I don’t disagree with his points actually. Switching from the notch to the pill-shaped cutout doesn’t give the new iPhones any meaningful extra screen space. The cutout actually sits further down the screen than the notch ever did. The clever UI elements Apple built as part of the Dynamic Island UI are indeed hard to reach with one hand — although that’s hardly the only UI element of iOS that’s not one-hand use friendly.
So, if I agree with my colleague’s points criticizing the Dynamic Island, why do I like it? Because I like that the island embraces a necessary hardware compromise of modern smartphones — the need for selfie cameras to eat into the screen — by building a fun and clever user interface on and around the cutout. Instead of ignoring the screen blemish, or even trying to hide it the way many Android brands have, Apple is embracing it, drawing attention to it, and making use of it.
Android brands see the hole as a flaw, and Apple sees it as an opportunity
I’ve been covering the Android scene for years, and the most exciting period in my opinion (at least until next year when the foldable wars really heat up on a global scale) was when Chinese Android brands bent over backward in 2018 trying to find ways to not need a notch. We got phones with pop-up camera modules, slider mechanisms, with entire full-sized screens on their backs — all so that a selfie camera can exist without eating into the screen.
The Nubia X, released in 2018, with a fully functional screen on its backside.
Those phones were absolutely fun to test for a gadget geek like me, but they were not practical, and those brands knew it. Because before long, they were all back to the notch, and eventually settled on the hole-punch cutout solution that’s ubiquitous in the Android scene.
But even now, Android brands seem sheepish about the existence of the selfie hole, because some brands like Xiaomi would dedicate marketing material and keynote time to brag about their phones having a “smaller hole than competitors.” Samsung and ZTE sacrificed selfie camera quality in favor of nascent under-screen camera technology.
Samsung chose to sacrifice the selfie camera in its Z Fold series in order to give us a slightly less noticeable hole.
Some Android skins, such as Oppo’s ColorOS or Motorola’s MyUI, give users the option to hide the cutout with a digital bezel.
Meanwhile, here’s Apple, not only embracing the hole-punch, but it designed software to make it bigger. Depending on the context, Apple would use black pixels to fill out space around the cutout to make it morph into different shapes and sizes.
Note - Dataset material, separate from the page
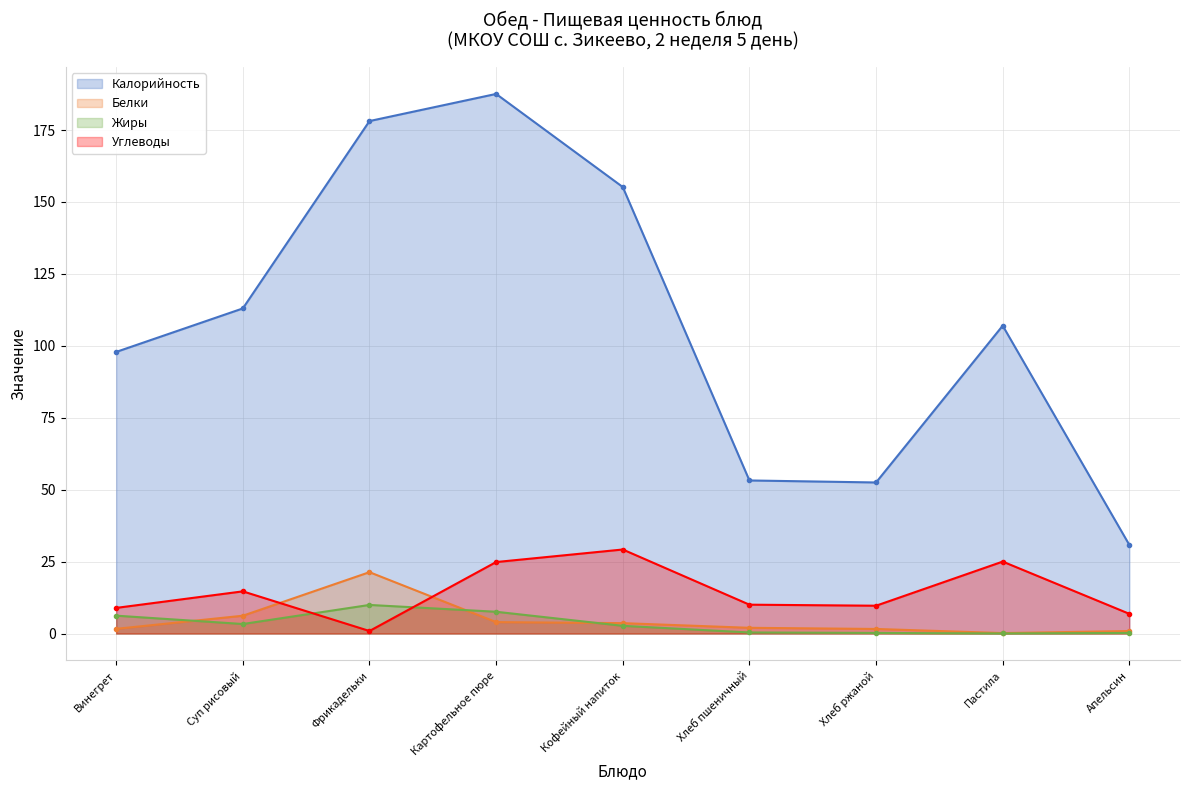

Which category has the lowest value in the Белки series?

Пастила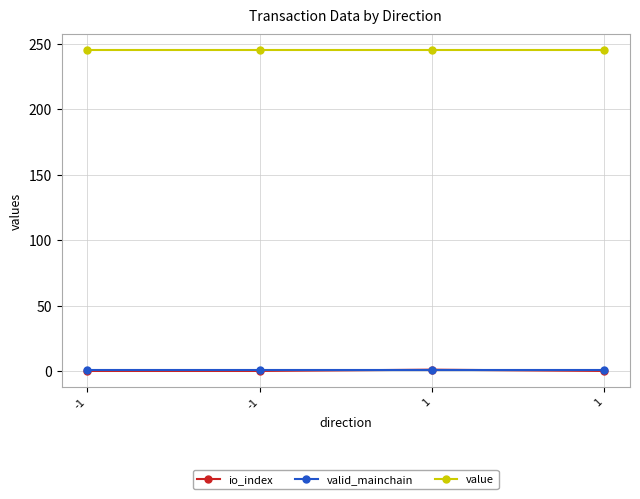

What are all the series names shown in the legend?

io_index, valid_mainchain, value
For example, start a song on Spotify (or Apple Music) and swipe out of the app, and you’ll see the app fly into the island, which then expands to show the album cover art, along with an audio wave bar that thumps along to the tunes. Apple has even built a mini physics engine for this action, so depending on how you swipe, the app flies into the island at a different trajectory, and the island “catches” the app with the corresponding animations.
Folks. When apps minimize into the Dynamic Island when dismissed, they drop into the island differently based on the physics of your “throw”…!
Toss the app straight up, and it’s a normal bounce. But throw a curveball, and the opposite side bulges out to catch.
I LOVE THIS 100% pic.twitter.com/GWjjTDvXZb
— Cabel (@cabel) September 17, 2022
Like the Twitter user above, I am a sucker for animation flourishes, and little touches like this make the iPhone feel alive.
But it’s not just superficial flair, the Dynamic Island brings real functional use. Navigate with Apple Maps running in the background, for example, and you’ll see a constant arrow pointing you in the direction you should be going. Call a ride with Lyft, and you see the status of your ride. Start a timer, and you see the clock ticks down the seconds, all on the island.
And because Apple is Apple, there is a great chance all major apps will make use of the island eventually. Google Maps will surely adopt similar real-time navigation. If you fly a major airline, particularly a US-based one, you’ll probably see something like boarding time and gate information directly on the island. There are myriad different ways the island can be used, and I am confident it shall be used much more than it is being used right now.
Like it or not, the Dynamic Island is here to stay
Just like the original iPhone X notch, there will always be vocal Android diehards who will criticize it. But I am almost certain the Dynamic Island won’t alienate existing iPhone users, nor will it scare off the average consumer open to trying an iPhone. Remember, there was a similar outcry about the notch too when it debuted in 2017, and guess what, go to any major city in the US or Europe, and you’re seeing notches everywhere. In a year or two, you’ll be seeing Dynamic Islands everywhere. The question I’m more curious about is whether Android brands will follow suit and design similar UI interfaces.